As a kid who'd sneak off to the horror section of the local video rental place growing up, I was riveted by the cover of Jason Goes to Hell: The Final Friday. Jason's mask was rendered in shiny chrome with a demon-snake twined through its holes, all against a solid backdrop of bright orange flames. You could see it from 20 feet away. When I finally got to watch the movie, it was, of course, terrible, and I felt betrayed by the cover for convincing me otherwise.
Reading Slob was a similiar experience. I kept seeing this book mentioned -- Harlan Ellison blurbed it-- but it was relatively rare and so I never actually got my hands on it. (Stephen King also blurbed it, but I have since realized SK will do that for virtually anything you put in front of him, which is a nice writerly gesture of solidarity but erodes some of his credibility as a reviewer.)
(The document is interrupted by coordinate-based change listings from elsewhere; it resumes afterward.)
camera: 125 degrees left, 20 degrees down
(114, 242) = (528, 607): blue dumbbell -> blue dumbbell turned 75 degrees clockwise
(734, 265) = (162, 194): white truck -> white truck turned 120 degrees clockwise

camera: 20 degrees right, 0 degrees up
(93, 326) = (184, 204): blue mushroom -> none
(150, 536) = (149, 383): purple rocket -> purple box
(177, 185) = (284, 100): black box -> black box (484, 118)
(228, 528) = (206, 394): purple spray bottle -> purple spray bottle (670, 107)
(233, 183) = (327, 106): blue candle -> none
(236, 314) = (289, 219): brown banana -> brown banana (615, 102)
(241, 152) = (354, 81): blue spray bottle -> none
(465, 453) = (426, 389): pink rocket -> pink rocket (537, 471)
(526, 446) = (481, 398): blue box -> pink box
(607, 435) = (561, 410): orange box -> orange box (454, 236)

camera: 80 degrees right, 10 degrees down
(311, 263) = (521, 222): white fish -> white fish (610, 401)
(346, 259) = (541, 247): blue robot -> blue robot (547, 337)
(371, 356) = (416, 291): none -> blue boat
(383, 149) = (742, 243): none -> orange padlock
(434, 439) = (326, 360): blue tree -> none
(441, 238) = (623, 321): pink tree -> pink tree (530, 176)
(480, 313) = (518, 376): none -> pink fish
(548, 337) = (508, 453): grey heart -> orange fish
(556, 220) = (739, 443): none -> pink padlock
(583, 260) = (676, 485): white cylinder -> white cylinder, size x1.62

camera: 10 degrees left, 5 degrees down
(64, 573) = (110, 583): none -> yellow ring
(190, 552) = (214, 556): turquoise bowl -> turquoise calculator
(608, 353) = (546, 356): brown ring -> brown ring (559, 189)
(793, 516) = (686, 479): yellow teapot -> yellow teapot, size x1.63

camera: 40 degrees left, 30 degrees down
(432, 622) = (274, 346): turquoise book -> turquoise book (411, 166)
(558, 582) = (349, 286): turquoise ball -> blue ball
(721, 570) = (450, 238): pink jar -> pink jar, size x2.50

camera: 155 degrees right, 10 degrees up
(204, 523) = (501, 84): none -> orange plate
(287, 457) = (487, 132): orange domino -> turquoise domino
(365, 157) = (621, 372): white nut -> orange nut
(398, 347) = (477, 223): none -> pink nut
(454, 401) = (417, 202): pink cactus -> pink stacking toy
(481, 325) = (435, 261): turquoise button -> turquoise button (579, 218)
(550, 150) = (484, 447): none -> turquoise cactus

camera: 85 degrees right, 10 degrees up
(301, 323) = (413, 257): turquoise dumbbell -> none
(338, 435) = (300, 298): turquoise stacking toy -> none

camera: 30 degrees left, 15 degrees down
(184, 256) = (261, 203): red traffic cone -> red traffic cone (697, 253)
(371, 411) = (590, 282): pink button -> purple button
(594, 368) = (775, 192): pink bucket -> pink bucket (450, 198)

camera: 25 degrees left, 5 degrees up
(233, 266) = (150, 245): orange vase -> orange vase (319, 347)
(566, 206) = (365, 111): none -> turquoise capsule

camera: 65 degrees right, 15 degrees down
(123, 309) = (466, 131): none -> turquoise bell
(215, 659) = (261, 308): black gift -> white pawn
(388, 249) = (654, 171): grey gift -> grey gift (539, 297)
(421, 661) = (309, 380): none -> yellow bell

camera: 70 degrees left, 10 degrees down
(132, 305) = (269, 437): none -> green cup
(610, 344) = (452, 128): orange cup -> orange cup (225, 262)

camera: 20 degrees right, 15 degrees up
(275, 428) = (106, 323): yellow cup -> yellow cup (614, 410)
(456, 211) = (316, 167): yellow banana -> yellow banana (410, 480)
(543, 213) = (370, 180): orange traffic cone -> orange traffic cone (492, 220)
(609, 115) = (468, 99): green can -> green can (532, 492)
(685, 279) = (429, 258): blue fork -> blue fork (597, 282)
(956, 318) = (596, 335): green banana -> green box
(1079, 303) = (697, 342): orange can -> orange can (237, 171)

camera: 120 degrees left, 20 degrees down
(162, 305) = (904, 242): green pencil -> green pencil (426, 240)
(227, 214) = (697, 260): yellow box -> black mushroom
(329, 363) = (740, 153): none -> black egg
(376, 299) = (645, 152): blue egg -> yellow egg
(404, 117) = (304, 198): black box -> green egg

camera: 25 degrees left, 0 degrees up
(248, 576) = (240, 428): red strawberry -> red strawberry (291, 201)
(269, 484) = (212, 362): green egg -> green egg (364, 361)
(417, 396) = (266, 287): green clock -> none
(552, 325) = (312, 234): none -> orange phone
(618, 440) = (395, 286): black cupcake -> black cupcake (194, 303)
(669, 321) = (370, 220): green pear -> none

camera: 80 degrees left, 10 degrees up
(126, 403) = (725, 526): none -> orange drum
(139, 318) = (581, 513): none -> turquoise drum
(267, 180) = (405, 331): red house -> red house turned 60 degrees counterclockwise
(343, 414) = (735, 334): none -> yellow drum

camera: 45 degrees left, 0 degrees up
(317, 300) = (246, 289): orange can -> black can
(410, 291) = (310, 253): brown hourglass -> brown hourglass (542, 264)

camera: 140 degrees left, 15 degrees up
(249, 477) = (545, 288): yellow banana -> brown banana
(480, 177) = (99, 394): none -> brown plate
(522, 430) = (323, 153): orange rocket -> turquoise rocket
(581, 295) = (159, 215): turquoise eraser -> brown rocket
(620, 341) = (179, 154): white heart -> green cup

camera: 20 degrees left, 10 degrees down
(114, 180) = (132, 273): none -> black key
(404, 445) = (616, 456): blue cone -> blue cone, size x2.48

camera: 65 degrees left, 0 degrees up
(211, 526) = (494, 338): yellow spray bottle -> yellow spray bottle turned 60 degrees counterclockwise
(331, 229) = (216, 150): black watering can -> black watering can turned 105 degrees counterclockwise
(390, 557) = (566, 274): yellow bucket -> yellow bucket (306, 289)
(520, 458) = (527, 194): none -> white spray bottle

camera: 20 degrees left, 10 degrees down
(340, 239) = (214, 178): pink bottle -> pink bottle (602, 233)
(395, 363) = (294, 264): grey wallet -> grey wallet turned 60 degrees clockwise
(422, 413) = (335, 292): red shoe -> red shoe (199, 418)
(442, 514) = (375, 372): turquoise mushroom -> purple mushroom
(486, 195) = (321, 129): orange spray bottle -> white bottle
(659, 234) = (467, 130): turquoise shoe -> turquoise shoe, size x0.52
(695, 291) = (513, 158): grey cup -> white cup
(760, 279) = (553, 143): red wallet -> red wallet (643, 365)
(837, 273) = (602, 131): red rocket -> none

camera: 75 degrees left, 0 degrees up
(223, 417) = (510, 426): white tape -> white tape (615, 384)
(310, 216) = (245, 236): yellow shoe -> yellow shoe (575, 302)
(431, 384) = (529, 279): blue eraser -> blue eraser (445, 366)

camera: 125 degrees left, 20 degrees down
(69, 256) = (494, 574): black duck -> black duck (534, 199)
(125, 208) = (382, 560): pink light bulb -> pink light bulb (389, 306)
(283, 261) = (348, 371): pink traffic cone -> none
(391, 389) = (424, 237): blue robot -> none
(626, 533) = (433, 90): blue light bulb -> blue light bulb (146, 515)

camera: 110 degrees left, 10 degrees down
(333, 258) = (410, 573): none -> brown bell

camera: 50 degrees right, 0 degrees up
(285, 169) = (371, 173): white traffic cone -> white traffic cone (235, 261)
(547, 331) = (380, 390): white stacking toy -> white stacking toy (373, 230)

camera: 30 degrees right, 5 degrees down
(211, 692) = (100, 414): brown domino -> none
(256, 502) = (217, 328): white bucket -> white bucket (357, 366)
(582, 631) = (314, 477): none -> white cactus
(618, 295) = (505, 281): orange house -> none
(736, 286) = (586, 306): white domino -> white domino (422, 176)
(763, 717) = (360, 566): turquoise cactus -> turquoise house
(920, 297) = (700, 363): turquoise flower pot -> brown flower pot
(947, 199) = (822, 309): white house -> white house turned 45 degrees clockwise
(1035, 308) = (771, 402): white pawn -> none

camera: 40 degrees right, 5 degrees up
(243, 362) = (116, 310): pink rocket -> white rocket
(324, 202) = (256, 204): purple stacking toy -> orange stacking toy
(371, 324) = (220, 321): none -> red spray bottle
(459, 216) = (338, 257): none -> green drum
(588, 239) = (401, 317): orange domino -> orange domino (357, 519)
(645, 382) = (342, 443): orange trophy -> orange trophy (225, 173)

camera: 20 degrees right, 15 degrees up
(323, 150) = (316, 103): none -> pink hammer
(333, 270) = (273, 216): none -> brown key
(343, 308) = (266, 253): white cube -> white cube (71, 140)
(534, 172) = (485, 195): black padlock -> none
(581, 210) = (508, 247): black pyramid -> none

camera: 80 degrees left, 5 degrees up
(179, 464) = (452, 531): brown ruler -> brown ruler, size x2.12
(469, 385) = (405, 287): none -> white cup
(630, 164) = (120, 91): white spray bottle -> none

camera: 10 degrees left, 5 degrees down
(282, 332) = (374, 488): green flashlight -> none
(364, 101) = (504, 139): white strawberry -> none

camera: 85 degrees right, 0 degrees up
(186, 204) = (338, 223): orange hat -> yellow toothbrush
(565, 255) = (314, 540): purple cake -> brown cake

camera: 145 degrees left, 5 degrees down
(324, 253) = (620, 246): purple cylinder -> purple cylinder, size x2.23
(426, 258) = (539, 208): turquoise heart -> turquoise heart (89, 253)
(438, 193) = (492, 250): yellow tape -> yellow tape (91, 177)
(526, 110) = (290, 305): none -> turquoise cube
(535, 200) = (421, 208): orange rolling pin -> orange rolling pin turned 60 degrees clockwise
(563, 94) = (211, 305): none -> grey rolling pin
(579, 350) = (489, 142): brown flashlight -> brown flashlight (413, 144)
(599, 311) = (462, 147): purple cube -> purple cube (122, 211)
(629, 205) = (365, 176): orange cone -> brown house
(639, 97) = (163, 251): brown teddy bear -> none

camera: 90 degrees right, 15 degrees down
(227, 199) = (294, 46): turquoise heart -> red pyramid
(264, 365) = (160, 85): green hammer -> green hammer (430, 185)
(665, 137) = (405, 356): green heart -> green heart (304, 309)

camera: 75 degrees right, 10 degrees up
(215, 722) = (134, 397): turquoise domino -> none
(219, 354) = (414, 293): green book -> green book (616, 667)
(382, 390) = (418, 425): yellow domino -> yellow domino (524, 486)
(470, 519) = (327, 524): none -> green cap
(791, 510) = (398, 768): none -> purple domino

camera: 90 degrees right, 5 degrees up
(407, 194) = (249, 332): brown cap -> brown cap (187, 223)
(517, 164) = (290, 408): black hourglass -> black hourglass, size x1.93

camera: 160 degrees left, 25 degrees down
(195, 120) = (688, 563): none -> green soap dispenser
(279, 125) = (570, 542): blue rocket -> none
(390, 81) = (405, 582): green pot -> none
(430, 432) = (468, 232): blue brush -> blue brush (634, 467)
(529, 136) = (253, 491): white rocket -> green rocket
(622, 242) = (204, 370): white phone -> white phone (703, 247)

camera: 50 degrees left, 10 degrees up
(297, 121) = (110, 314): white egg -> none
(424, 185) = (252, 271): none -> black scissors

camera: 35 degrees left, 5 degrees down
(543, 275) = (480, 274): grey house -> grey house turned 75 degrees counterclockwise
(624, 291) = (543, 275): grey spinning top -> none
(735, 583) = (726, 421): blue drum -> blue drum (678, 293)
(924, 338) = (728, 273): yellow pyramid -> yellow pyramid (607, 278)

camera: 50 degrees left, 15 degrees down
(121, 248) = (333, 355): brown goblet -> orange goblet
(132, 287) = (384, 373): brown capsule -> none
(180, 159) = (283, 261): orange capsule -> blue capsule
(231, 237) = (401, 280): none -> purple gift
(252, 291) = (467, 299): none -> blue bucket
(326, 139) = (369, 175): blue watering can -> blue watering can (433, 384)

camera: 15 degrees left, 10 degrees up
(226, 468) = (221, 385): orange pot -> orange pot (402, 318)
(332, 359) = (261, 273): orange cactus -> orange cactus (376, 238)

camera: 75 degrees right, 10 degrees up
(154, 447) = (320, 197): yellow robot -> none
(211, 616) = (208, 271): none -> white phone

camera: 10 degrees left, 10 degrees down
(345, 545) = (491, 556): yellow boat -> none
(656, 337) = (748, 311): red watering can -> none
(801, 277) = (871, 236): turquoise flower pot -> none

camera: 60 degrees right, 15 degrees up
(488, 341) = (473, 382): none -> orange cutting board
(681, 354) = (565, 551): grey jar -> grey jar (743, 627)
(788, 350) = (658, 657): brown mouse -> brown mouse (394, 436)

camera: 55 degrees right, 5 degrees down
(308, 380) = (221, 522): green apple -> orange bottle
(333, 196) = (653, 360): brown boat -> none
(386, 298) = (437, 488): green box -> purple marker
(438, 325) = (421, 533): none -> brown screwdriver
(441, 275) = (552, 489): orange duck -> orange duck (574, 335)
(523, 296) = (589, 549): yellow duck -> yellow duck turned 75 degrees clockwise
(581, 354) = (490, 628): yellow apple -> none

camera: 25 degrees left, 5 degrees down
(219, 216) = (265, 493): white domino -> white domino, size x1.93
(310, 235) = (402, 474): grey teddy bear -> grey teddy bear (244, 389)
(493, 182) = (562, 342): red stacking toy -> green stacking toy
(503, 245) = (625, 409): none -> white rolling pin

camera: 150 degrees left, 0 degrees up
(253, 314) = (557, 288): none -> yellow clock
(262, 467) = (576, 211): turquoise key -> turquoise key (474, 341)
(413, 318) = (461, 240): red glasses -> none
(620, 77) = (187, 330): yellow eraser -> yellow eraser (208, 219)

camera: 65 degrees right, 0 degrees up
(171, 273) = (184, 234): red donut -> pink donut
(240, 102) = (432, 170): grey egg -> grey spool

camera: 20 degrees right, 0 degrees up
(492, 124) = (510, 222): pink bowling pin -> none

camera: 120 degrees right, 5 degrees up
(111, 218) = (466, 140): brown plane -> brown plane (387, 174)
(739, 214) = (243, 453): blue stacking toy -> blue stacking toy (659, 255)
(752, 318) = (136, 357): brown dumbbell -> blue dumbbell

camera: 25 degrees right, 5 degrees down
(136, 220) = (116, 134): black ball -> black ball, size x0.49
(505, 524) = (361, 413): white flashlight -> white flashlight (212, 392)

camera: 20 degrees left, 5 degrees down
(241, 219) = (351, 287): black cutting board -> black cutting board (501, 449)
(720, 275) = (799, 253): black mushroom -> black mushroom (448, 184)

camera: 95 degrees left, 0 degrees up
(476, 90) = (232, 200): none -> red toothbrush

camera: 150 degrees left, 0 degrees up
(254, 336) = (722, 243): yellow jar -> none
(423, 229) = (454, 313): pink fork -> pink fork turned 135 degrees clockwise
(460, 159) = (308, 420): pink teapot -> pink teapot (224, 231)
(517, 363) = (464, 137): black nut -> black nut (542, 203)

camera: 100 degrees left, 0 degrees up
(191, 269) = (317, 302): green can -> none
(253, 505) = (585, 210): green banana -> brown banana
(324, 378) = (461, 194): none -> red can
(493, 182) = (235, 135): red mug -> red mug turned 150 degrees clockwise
I have to agree with the negative reviews here. My first experience with the "splatterpunk" genre Miller loosely belongs to was Clive Barker's collected Books of Blood, which are by and large riveting. Making Rex Miller the next author I checked out after that was a huge mistake: Barker is simply on another plane compared to Miller as a conceptualist and writer. I'm not a huge gorehound but I will always stump for the best of Books of Blood because Barker is able to weld his explicit descriptions of violence to the melange of revulsion, dread, shock, and imagination that all good horror orbits around. (Looking forward to reading Kathe Koja next!)
People are correct in pointing out Miller's ticlike repetition of phrases: I don't think there's a single mention of Chaingang's fingers that doesn't compare them to cigars or more specifically "steel cigars;" his legs are routinely referred to as "tree trunks," and his rucksack is always described as something "neither you nor I could lift." The author's hyperverbosity has been discussed in other reviews, and it does give Slob some runaway-freight-train momentum that bolsters what is basically a very boilerplate "detective hunts serial killer" novel. Chaingang turns out to have a completely by-the-numbers abusive childhood, for example, and seemingly by trying to overrwrite his way out of various cliches of his own construction, Miller's torrents of copy often just wash over you and end up obscuring helpful details.
To wit: The book's pre-prologue is titled "The Precognate" -- Miller's shorthand for a mysterious semipsychic sense the titular character has -- and informs us that his mind is a "killing zone of horror where Jaws and The Exorcist meet." (Sadly this never manifests in a demonically-possessed shark.)
The book's actual prologue then introduces him as Chaingang, and within 10 pages there's entire chapter simply referring to him as Death. For the rest of the book Miller alternates between his proper name, Daniel Bunkowski, and Chaingang. Charitably, one could assume that this is an attempt to portray the fractured state of mind of a character implausibly described as both nearly mentally disabled and an off-the-charts genius, but it's not even limited to him. Other characters have both their legal names and "street names" identified, and near the book's end, closing a chapter of Chaingang's ambush of NVA soldiers in Vietnam, one of the soldiers is suddenly referred to as "the snake man" twice, having not been identified by that at any point prior.
Miller's love affair with his antagonist comes at the expense of pacing. The book's final 40 pages, include an 11-page flashback to one of Chaingang's Vietnam ambushes -- including the minutiae of how he wires different explosives and then takes them all apart and re-wires them because of a tiny detail in their setup -- and six pages resolving an utterly inconsequential subplot in which a gang of bikers attempt to bring down Chaingang, with predictably one-sided results. (The biker gang is quite funny for the ludicrous way Miller renders their dialogue: One gem of a line is "Who's fuckin' this goddamn chicken, anyway, goddamnit, you want to run this motherfucker?")
Compared to all of that, the book's final confrontation between Slob's utterly flat protagonist Jack Eichord and Chaingang is settled and done in the final eight pages, though Eichord and Chaingang only interact for three of them. For all of his genius, it turns out that Chaingang is quite easily manipulated by something mentioned exactly once> before in the book (and not in any of his flashbacks) that I'm not even sure Eichord would have had any way of knowing about. But the fact that Chaingang has a trick ankle is mentioned much more frequently, I suppose to humanize what is for all intents and purposes a superhuman being.
Some positives: There's actually more fleshing-out of Eichord's love interest (not a spoiler to say a survivor of one of Chaingang's acts) and her child and their relationship with Jack than I was expecting, though, hilariously, much of it boils down to how horny the two adults are for each other from the jump. Treading lightly with spoilers here, some of Chaingang's past is revealed to have a semi-novel shadowy-government aspect to it, which is kind of a neat twist (and certainly explains how a nearly 500-pound raving psychopath ended serving in the Armed Forces without, presumably, having gone through basic training). But aside from some phone calls Jack makes, the details are don't amount to much.
This one's probably for genre completists and no one else -- funnily enough, the same thing I'd say about Jason Goes to Hell.